Running the experiment

Once you have the required inputs above, you can run the experiment using the CLI:

poetry run run_experiment \
   --observing_schedule_path $OBSERVING_SCHEDULE_PATH \
   --scheduling_block_types_path $SCHEDULING_BLOCK_TYPES_PATH \
   --pipelines_path $PIPELINES_PATH \
   --storage $STORAGE_PATH \
   --output_dir $OUTPUT_DIR \
   --n_trials $N_TRIALS \
   --n_iter $N_ITER \
   --shuffle_observation_order

Get more details on each of the CLI arguments by running:

poetry run run_experiment --help

Interpreting the results

The results file in the output directory will contain the following:

  • Summary statistics from the final Monte Carlo simulation using the optimised hardware configuration:
    • runtime_mean_days: The mean run time.

    • runtime_min_days: The minimum run time.

    • runtime_max_days: The maximum run time.

    • runtime_95_ci_days: The 95% confidence intervals for the mean run time.

  • Configuration found by the optimisation step:
    • hardware_config: The optimised hardware configuration found by the optimisation algorithm used to generate the results.

    • pipelines_config: The pipelines configuration with the optimised num_nodes for each pipeline. Note that the Monte simulation will have sampled different values for the pct_parallelism and node_hours parameters.

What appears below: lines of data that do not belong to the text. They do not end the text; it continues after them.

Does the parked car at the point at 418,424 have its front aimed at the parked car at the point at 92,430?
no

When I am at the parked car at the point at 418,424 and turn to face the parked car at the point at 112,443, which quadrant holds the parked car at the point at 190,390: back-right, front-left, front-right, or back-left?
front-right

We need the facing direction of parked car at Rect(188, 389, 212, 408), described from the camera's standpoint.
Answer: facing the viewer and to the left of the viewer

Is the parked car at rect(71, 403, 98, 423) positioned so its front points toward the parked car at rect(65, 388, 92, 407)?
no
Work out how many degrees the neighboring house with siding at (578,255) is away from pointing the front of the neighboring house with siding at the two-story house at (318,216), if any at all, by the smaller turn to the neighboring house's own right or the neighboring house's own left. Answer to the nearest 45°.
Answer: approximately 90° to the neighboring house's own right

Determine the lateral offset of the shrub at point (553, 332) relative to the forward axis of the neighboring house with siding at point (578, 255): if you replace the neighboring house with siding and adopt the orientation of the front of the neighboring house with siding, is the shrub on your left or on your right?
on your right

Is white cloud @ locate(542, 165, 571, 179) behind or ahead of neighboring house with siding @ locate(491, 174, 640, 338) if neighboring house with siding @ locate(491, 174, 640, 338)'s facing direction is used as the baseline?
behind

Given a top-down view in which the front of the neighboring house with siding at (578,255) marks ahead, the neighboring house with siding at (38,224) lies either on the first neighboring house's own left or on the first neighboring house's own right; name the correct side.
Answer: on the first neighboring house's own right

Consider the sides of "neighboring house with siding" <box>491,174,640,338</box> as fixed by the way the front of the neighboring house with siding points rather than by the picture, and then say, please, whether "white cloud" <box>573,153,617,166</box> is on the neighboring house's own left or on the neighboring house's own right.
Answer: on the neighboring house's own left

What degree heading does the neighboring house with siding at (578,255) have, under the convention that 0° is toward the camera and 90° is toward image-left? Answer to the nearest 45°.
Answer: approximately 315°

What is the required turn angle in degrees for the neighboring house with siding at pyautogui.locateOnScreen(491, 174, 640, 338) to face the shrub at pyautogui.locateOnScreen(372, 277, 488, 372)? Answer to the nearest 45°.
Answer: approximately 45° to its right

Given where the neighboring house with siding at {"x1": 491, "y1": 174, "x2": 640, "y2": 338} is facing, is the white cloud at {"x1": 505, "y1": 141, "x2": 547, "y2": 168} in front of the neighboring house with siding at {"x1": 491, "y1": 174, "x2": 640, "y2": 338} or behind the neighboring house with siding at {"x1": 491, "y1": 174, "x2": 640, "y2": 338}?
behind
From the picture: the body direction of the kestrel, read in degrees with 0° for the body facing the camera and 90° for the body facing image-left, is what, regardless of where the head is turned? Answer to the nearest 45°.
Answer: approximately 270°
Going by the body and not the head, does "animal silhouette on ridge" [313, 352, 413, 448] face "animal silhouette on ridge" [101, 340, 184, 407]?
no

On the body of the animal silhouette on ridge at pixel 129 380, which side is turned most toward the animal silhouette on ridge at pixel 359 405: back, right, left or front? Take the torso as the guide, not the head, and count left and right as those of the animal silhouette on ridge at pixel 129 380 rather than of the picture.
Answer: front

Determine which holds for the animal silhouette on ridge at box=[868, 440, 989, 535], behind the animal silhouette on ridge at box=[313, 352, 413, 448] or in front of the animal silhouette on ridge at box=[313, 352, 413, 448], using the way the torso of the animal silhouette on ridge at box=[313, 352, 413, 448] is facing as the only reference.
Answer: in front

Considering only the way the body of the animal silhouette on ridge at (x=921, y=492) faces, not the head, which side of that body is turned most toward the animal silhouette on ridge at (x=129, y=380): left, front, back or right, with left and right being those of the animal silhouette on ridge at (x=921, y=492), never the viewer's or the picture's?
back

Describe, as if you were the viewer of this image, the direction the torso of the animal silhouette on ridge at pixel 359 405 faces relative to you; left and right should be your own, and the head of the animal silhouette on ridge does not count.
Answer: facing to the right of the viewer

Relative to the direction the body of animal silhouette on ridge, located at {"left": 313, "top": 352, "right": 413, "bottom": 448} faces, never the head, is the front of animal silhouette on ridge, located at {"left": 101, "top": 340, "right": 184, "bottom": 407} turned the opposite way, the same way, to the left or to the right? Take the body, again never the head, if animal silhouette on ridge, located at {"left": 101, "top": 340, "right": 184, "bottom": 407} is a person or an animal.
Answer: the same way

  • Configuration of the experiment:
    • args: The commandline arguments used to run the experiment.

Running an experiment using SLURM

You can also run the experiment using SLURM. This is useful if you want to run the experiment on a cluster. We have included an example SLURM script in the scripts directory of the repository. You will need to clone the repository, set up a poetry environment and modify the variables used in the script.

Running an experiment using Jupyter notebooks

We have included example experiments that use Jupyter notebooks in the notebooks directory of the repository. This is useful to inspect detailed outputs of each simulation and the results of the optimisation.